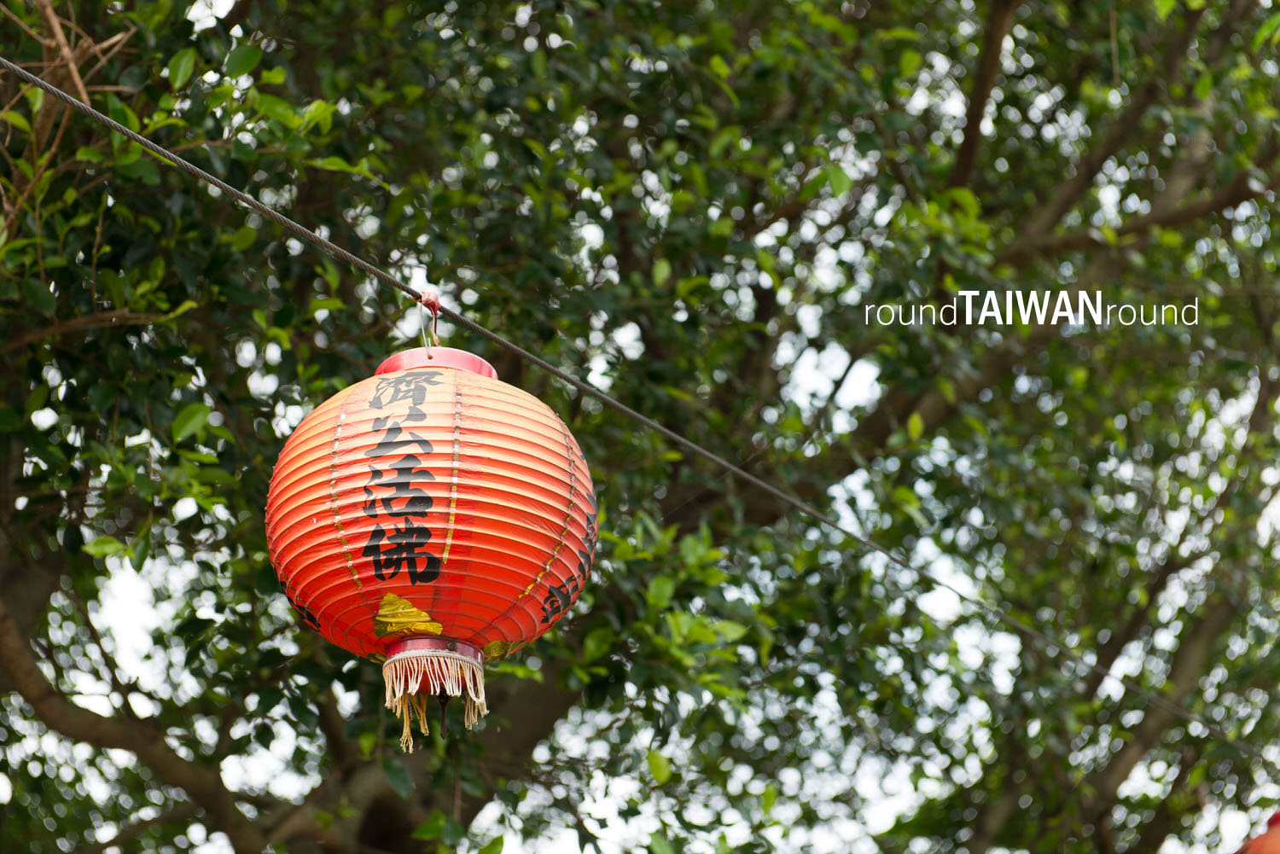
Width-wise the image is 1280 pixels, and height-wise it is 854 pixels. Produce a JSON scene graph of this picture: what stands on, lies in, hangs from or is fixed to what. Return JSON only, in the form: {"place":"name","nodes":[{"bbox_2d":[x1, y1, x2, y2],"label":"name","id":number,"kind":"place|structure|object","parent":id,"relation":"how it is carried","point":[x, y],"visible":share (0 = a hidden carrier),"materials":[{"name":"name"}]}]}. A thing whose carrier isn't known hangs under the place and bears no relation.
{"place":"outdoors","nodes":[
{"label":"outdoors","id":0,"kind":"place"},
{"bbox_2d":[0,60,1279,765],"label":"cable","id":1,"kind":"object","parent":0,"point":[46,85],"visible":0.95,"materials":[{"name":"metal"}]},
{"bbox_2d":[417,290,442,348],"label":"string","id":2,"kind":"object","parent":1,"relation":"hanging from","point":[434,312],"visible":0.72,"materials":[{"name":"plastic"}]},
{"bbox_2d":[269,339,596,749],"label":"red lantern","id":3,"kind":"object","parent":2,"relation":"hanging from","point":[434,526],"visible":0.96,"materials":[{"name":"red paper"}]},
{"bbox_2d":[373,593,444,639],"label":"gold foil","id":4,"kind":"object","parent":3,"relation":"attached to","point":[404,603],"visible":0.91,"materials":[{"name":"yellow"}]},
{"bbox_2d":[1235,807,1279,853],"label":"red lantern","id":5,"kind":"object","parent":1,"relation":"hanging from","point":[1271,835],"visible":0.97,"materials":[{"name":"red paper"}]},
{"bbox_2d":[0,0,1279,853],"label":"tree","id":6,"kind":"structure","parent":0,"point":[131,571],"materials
•••••
=== Work instruction ===
The lines above must be transcribed exactly, with every picture left out.

=== Result of the task ===
Width-wise the image is 1280 pixels, and height-wise it is 854 pixels. Produce a JSON scene graph of this picture: what stands on, lies in, hangs from or is fixed to what. Return JSON only, in the form: {"place":"name","nodes":[{"bbox_2d":[x1, y1, x2, y2],"label":"name","id":number,"kind":"place|structure|object","parent":id,"relation":"how it is carried","point":[x, y],"visible":share (0 = a hidden carrier),"materials":[{"name":"name"}]}]}. A thing whose carrier isn't known hangs under the place and bears no relation.
{"place":"outdoors","nodes":[
{"label":"outdoors","id":0,"kind":"place"},
{"bbox_2d":[0,60,1279,765],"label":"cable","id":1,"kind":"object","parent":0,"point":[46,85],"visible":0.95,"materials":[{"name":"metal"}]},
{"bbox_2d":[417,290,442,348],"label":"string","id":2,"kind":"object","parent":1,"relation":"hanging from","point":[434,312],"visible":0.72,"materials":[{"name":"plastic"}]},
{"bbox_2d":[269,339,596,749],"label":"red lantern","id":3,"kind":"object","parent":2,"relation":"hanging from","point":[434,526],"visible":0.96,"materials":[{"name":"red paper"}]},
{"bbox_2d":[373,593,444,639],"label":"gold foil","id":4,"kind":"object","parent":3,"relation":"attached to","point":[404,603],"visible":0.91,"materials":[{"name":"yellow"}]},
{"bbox_2d":[1235,807,1279,853],"label":"red lantern","id":5,"kind":"object","parent":1,"relation":"hanging from","point":[1271,835],"visible":0.97,"materials":[{"name":"red paper"}]},
{"bbox_2d":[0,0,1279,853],"label":"tree","id":6,"kind":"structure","parent":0,"point":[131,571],"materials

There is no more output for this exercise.